[[ Extracted data, beginning ]]

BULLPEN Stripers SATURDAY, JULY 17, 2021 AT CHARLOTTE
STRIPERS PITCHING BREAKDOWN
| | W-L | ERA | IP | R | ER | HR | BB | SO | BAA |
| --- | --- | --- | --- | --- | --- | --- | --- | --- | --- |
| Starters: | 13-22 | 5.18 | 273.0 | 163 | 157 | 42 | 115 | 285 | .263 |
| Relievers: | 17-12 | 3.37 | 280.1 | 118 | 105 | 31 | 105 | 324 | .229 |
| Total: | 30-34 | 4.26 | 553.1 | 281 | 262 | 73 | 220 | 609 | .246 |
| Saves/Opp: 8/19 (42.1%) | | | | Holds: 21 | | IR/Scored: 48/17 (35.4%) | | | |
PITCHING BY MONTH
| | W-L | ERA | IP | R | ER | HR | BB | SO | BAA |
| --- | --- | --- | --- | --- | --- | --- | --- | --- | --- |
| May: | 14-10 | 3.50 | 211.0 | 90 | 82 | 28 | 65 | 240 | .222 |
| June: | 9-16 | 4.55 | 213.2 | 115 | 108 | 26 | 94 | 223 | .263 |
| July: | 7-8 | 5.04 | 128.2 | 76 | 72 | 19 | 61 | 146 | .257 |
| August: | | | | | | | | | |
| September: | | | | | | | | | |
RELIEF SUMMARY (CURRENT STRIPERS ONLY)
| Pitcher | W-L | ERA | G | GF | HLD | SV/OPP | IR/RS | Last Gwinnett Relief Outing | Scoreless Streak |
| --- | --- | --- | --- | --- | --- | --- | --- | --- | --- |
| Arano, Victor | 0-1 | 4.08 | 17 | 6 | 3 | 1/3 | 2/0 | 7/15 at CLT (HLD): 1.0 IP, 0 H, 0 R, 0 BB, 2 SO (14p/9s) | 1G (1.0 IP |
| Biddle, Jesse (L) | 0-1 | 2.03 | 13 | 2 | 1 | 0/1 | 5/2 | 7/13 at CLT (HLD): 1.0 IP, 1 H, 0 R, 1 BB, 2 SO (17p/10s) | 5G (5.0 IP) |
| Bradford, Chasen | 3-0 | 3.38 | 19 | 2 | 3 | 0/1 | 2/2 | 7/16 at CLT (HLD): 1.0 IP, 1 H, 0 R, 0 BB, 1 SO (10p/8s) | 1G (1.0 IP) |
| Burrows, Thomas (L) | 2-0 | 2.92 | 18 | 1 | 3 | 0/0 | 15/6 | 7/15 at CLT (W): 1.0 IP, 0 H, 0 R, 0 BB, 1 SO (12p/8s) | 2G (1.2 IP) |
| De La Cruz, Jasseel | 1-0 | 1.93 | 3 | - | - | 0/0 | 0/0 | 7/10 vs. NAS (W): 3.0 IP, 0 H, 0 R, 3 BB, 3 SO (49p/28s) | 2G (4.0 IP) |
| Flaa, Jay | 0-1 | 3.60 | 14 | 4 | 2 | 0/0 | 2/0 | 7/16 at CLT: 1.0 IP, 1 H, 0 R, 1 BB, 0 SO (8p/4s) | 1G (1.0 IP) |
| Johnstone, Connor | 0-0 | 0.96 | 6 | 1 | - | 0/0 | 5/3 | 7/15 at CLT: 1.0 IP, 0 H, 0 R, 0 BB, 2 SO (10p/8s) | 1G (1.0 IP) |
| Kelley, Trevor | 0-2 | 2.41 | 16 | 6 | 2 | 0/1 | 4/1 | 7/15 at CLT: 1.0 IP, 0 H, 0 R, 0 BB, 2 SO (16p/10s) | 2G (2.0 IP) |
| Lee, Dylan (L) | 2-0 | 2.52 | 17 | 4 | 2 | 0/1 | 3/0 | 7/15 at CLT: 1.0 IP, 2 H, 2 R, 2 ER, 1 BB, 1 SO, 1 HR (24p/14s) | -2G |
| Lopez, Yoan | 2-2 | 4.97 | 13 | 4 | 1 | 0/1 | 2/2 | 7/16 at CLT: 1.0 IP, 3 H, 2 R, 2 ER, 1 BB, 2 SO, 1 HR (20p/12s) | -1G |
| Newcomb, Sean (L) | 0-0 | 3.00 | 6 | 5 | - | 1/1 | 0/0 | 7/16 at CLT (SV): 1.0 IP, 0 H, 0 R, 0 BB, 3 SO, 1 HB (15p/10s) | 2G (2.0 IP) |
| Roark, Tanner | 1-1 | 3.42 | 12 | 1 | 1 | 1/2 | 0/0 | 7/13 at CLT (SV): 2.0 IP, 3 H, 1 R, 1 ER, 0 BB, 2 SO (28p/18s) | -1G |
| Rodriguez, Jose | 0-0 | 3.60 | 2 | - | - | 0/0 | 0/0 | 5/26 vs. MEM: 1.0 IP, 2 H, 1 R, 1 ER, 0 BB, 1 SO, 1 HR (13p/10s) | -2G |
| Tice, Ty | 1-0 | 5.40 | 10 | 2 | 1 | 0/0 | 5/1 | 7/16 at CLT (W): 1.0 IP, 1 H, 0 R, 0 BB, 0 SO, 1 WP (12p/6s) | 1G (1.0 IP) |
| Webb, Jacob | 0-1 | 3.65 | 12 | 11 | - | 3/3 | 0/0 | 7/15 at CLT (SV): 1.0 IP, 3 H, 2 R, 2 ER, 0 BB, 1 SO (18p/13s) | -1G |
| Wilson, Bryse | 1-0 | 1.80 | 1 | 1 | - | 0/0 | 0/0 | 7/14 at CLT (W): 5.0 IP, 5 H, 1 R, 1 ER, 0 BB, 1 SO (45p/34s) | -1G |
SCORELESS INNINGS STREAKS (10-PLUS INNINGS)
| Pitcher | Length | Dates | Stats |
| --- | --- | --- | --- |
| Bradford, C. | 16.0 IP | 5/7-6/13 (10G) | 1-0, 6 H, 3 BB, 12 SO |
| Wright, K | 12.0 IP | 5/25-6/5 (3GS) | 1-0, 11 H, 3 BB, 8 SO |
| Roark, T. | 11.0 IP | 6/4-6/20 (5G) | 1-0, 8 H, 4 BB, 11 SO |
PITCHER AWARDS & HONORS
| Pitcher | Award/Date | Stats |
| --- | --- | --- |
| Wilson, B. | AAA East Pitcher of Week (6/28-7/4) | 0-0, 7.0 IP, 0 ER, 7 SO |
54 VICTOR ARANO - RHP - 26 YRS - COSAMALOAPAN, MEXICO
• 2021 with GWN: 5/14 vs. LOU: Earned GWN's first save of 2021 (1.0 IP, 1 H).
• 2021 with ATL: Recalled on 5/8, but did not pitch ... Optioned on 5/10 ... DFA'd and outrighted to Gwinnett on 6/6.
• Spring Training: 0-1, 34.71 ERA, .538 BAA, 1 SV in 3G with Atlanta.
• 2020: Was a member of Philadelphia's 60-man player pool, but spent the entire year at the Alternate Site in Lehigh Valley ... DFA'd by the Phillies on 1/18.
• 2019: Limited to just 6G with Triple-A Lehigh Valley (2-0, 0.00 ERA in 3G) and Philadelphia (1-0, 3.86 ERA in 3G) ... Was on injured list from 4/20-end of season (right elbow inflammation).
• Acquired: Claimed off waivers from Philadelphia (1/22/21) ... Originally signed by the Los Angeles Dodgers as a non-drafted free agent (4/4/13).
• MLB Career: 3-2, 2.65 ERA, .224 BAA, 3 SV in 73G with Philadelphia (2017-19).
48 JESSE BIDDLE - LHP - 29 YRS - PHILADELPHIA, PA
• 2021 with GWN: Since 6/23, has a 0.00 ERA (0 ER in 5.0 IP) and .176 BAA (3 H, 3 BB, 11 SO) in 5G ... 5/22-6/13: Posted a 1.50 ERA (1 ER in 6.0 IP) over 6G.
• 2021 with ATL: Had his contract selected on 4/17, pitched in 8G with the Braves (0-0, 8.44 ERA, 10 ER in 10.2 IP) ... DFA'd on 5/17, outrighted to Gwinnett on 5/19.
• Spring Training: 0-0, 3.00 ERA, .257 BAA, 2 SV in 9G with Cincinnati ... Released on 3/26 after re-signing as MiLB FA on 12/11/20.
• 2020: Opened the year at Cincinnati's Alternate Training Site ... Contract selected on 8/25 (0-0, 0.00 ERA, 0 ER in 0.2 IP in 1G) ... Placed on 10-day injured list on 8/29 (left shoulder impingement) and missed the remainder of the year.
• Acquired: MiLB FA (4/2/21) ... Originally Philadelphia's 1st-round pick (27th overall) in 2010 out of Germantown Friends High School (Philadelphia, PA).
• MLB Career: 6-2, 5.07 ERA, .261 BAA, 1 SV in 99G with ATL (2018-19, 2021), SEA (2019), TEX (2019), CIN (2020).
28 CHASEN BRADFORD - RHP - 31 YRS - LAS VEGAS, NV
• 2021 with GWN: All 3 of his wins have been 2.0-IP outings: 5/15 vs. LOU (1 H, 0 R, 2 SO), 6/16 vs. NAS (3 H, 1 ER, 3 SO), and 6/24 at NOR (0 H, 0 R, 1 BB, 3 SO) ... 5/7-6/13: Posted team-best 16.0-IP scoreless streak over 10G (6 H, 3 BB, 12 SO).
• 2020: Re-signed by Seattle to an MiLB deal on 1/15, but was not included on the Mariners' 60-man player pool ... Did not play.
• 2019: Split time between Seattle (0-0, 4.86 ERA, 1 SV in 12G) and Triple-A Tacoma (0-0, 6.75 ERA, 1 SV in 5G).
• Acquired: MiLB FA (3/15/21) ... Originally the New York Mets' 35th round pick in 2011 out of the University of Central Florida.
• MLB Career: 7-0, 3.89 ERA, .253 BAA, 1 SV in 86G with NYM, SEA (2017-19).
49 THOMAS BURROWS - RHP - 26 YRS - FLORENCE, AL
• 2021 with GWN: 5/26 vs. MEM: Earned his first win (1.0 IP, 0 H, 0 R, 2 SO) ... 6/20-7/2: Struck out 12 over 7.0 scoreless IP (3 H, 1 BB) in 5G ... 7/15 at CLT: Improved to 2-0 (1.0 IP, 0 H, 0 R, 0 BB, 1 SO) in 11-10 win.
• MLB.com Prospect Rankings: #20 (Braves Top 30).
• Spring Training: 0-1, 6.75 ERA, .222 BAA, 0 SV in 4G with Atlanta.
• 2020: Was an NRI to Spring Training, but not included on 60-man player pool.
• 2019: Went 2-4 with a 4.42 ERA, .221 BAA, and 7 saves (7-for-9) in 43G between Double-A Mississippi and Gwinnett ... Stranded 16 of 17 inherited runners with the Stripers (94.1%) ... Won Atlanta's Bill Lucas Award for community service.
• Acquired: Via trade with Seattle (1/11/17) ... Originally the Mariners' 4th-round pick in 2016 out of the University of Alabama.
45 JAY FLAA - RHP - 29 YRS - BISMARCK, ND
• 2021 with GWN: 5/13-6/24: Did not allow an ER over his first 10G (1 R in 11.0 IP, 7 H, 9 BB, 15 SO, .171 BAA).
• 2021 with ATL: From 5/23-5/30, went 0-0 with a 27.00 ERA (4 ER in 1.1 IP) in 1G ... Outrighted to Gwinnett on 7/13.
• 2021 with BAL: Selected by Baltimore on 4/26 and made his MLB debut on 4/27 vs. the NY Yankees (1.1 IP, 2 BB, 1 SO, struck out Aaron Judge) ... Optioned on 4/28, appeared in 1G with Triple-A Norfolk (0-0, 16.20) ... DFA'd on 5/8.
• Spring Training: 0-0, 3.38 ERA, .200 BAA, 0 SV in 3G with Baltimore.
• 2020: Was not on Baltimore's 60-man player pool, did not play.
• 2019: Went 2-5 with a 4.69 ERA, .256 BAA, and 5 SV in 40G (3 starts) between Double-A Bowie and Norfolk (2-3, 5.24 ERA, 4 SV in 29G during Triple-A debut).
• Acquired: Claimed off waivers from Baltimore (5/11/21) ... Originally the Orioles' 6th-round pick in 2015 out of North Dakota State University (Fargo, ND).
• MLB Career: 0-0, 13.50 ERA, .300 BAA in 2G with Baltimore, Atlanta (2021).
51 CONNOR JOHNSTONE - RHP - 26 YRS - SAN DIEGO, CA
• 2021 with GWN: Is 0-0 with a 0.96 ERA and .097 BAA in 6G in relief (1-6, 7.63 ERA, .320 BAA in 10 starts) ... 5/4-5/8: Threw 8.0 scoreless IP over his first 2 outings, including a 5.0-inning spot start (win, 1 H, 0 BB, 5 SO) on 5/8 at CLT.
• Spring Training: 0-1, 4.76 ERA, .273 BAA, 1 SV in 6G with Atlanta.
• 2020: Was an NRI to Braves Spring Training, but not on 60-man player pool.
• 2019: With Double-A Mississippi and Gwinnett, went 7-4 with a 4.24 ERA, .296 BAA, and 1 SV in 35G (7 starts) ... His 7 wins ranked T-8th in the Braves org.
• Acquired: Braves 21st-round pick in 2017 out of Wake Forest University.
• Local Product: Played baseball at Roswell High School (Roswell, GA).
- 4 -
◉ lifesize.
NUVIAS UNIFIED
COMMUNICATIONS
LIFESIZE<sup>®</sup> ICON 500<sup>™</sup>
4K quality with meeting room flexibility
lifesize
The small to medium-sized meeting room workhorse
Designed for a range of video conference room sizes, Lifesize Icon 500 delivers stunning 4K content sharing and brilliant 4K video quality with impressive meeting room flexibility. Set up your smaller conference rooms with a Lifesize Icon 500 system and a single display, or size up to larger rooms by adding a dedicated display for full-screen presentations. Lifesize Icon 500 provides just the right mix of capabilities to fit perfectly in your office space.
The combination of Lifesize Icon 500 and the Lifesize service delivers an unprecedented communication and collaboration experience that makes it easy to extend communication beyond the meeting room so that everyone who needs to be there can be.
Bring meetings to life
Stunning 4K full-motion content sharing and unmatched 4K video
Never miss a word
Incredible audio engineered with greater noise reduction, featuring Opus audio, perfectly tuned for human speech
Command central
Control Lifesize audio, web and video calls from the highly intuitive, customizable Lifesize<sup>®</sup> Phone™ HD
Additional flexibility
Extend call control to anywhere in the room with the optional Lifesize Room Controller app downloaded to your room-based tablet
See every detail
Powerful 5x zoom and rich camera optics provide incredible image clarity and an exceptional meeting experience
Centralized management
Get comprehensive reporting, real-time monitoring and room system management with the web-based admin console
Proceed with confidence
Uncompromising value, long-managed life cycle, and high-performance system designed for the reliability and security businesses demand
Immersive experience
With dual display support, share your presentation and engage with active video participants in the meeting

[[ Extracted data, end ]]

## Work item
Taking the listing above as the source, transcribe only the lines starting at the line with "5G (5.0 IP) |" and going through the line with "(15p/10s) | 2G (2.0 IP) |", unaltered and with both ends included.

## Response area
| Biddle, Jesse (L) | 0-1 | 2.03 | 13 | 2 | 1 | 0/1 | 5/2 | 7/13 at CLT (HLD): 1.0 IP, 1 H, 0 R, 1 BB, 2 SO (17p/10s) | 5G (5.0 IP) |
| Bradford, Chasen | 3-0 | 3.38 | 19 | 2 | 3 | 0/1 | 2/2 | 7/16 at CLT (HLD): 1.0 IP, 1 H, 0 R, 0 BB, 1 SO (10p/8s) | 1G (1.0 IP) |
| Burrows, Thomas (L) | 2-0 | 2.92 | 18 | 1 | 3 | 0/0 | 15/6 | 7/15 at CLT (W): 1.0 IP, 0 H, 0 R, 0 BB, 1 SO (12p/8s) | 2G (1.2 IP) |
| De La Cruz, Jasseel | 1-0 | 1.93 | 3 | - | - | 0/0 | 0/0 | 7/10 vs. NAS (W): 3.0 IP, 0 H, 0 R, 3 BB, 3 SO (49p/28s) | 2G (4.0 IP) |
| Flaa, Jay | 0-1 | 3.60 | 14 | 4 | 2 | 0/0 | 2/0 | 7/16 at CLT: 1.0 IP, 1 H, 0 R, 1 BB, 0 SO (8p/4s) | 1G (1.0 IP) |
| Johnstone, Connor | 0-0 | 0.96 | 6 | 1 | - | 0/0 | 5/3 | 7/15 at CLT: 1.0 IP, 0 H, 0 R, 0 BB, 2 SO (10p/8s) | 1G (1.0 IP) |
| Kelley, Trevor | 0-2 | 2.41 | 16 | 6 | 2 | 0/1 | 4/1 | 7/15 at CLT: 1.0 IP, 0 H, 0 R, 0 BB, 2 SO (16p/10s) | 2G (2.0 IP) |
| Lee, Dylan (L) | 2-0 | 2.52 | 17 | 4 | 2 | 0/1 | 3/0 | 7/15 at CLT: 1.0 IP, 2 H, 2 R, 2 ER, 1 BB, 1 SO, 1 HR (24p/14s) | -2G |
| Lopez, Yoan | 2-2 | 4.97 | 13 | 4 | 1 | 0/1 | 2/2 | 7/16 at CLT: 1.0 IP, 3 H, 2 R, 2 ER, 1 BB, 2 SO, 1 HR (20p/12s) | -1G |
| Newcomb, Sean (L) | 0-0 | 3.00 | 6 | 5 | - | 1/1 | 0/0 | 7/16 at CLT (SV): 1.0 IP, 0 H, 0 R, 0 BB, 3 SO, 1 HB (15p/10s) | 2G (2.0 IP) |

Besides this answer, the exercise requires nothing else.